# Prat Basses 24 string 8x3 for C3



## ixlramp (Jan 17, 2014)

Unfinished, see NAMM. C3 is the other half of Circle K Strings / Kalium strings.
The bridge has 24 saddles ...






https://www.facebook.com/pratbasses


----------



## jonajon91 (Jan 18, 2014)

Oh, Prat. You so crazy.


----------



## celticelk (Jan 18, 2014)

Is it just me, or does the order of string sizes in the bridge not match the order on the headstock?


----------



## abandonist (Jan 18, 2014)

This is dumb.


----------



## 8StringX (Jan 18, 2014)

I think this is cool. I've always liked the concept of 12-string basses. Does anyone know what the tuning is going to be?



celticelk said:


> Is it just me, or does the order of string sizes in the bridge not match the order on the headstock?



Thats what I was thinking. It looked a little off.


----------



## Winspear (Jan 20, 2014)

Nice!

The bridge/hs looks good to me? One bass tuner and two guitar tuners. Bridge appears to be laid out for octaves 1-3-2


----------



## jonajon91 (Jan 24, 2014)

Sneaky NAMM pics. Whats this in the background






Dat headstick


----------



## InfinityCollision (Jan 24, 2014)

That headstock


----------



## jonajon91 (Jan 24, 2014)

^ headstick wasn't a typo


----------



## HaMMerHeD (Jan 24, 2014)

Best Bass Gear did an interview with Oscar Prat.

Interview with bass builder Oscar Prat | eBass


----------



## ixlramp (Jan 25, 2014)

I read this currently has triple-octave courses for the lower courses, looking closer that seems to be so, an option due to the 24 individual saddles.
No sign yet of the Kalium Guitar Works' RIM 60" scale upright, perhaps it wasn't ready in time for NAMM


----------



## Konfyouzd (Jan 25, 2014)

are there any videos of anyone playing this thing?


----------



## InfinityCollision (Jan 25, 2014)

jonajon91 said:


> ^ headstick wasn't a typo



Totally missed that


----------



## Kaickul (Jan 30, 2014)

it looks like a weapon from the medieval times. these look great.


----------



## ceiling_fan (Jan 30, 2014)

My god that headstock looks 2 feet long!


----------



## TemjinStrife (Jan 30, 2014)

I shudder to think how much restringing that would cost someone who is not a Kalium owner


----------



## MF_Kitten (Jan 30, 2014)

one of those pics was taken by me, and my video is in this thread:
http://www.sevenstring.org/forum/bass-guitar-discussion/261241-24-string-prat-bass.html


----------



## russtolium (Jan 30, 2014)

- [Goal 1]
Can you edit the rows so that "myFeature" becomes "turnedPart", with every other character left as it is?

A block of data
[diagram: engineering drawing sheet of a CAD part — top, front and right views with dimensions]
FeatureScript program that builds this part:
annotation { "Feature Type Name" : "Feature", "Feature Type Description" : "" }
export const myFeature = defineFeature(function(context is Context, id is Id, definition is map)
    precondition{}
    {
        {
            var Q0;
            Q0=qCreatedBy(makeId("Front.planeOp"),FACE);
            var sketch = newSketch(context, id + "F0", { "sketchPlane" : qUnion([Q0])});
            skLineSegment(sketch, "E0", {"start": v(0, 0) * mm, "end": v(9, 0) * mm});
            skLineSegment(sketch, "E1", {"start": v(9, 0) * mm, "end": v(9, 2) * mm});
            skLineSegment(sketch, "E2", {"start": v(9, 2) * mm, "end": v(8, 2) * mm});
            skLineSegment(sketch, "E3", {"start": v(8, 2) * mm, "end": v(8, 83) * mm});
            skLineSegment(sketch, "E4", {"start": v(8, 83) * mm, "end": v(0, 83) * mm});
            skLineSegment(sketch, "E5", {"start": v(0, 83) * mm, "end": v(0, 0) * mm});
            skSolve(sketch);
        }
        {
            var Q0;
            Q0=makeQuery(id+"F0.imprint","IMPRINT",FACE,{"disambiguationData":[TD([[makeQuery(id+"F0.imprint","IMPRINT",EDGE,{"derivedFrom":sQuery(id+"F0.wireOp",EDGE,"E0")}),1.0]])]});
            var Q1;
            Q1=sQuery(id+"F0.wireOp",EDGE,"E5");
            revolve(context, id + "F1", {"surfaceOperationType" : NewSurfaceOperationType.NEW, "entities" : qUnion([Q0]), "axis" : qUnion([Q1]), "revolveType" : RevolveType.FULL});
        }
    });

- [Goal 2]
Could you continue the forum thread about the 24-string Prat bass from where it stops?

- [Exercise result 1]
[diagram: engineering drawing sheet of a CAD part — top, front and right views with dimensions]
FeatureScript program that builds this part:
annotation { "Feature Type Name" : "Feature", "Feature Type Description" : "" }
export const turnedPart = defineFeature(function(context is Context, id is Id, definition is map)
    precondition{}
    {
        {
            var Q0;
            Q0=qCreatedBy(makeId("Front.planeOp"),FACE);
            var sketch = newSketch(context, id + "F0", { "sketchPlane" : qUnion([Q0])});
            skLineSegment(sketch, "E0", {"start": v(0, 0) * mm, "end": v(9, 0) * mm});
            skLineSegment(sketch, "E1", {"start": v(9, 0) * mm, "end": v(9, 2) * mm});
            skLineSegment(sketch, "E2", {"start": v(9, 2) * mm, "end": v(8, 2) * mm});
            skLineSegment(sketch, "E3", {"start": v(8, 2) * mm, "end": v(8, 83) * mm});
            skLineSegment(sketch, "E4", {"start": v(8, 83) * mm, "end": v(0, 83) * mm});
            skLineSegment(sketch, "E5", {"start": v(0, 83) * mm, "end": v(0, 0) * mm});
            skSolve(sketch);
        }
        {
            var Q0;
            Q0=makeQuery(id+"F0.imprint","IMPRINT",FACE,{"disambiguationData":[TD([[makeQuery(id+"F0.imprint","IMPRINT",EDGE,{"derivedFrom":sQuery(id+"F0.wireOp",EDGE,"E0")}),1.0]])]});
            var Q1;
            Q1=sQuery(id+"F0.wireOp",EDGE,"E5");
            revolve(context, id + "F1", {"surfaceOperationType" : NewSurfaceOperationType.NEW, "entities" : qUnion([Q0]), "axis" : qUnion([Q1]), "revolveType" : RevolveType.FULL});
        }
    });

- [Exercise result 2]
If only there were a way to cram enough bridge tuners on one of these it would be the best case for a headless bass I've ever seen....


----------



## DJTanZen (Jan 30, 2014)

Konfyouzd said:


> are there any videos of anyone playing this thing?


yeah

but he doesn't play around with the lower strings to much
https://www.youtube.com/watch?v=h6ZcF7vSKQo


----------



## CaptainLuckeyBeard (Jan 30, 2014)

jonajon91 said:


> Sneaky NAMM pics. Whats this in the background



Hey....this looks familiar....

Oh wait I did take this hahah I love this bass and C3. The dude is crazy and hilarious


----------



## MF_Kitten (Jan 31, 2014)

Here's a pic I snapped of that 9 string bass, while Sarah Longfield was at the booth playing it:


----------



## Konfyouzd (Jan 31, 2014)

TemjinStrife said:


> I shudder to think how much restringing that would cost someone who is not a Kalium owner



Right? Every time I go to restring my 6er I question whether or not I still want to play 6 strings...


----------



## bobbybuu (Feb 1, 2014)

^I hadn't even thought about that. It would definitely put a hurting on the wallet. Plus, I would hate to have to set one of these babies up.


----------



## Hollowway (Feb 3, 2014)

So this bass is strung with the fundamental and two octaves, as opposed to the fundamental and two unison strings in the same octave. Any particular reason? I've never played either, but I'm going to use the anonymity of the internet to pretend like I have. Oh wait, no, not today.  But seriously, I've read that the two unison strings is what gives these triple course strings the fullness that people week with them, and that the 3 octaves just gives a thin sound. Is that not the case?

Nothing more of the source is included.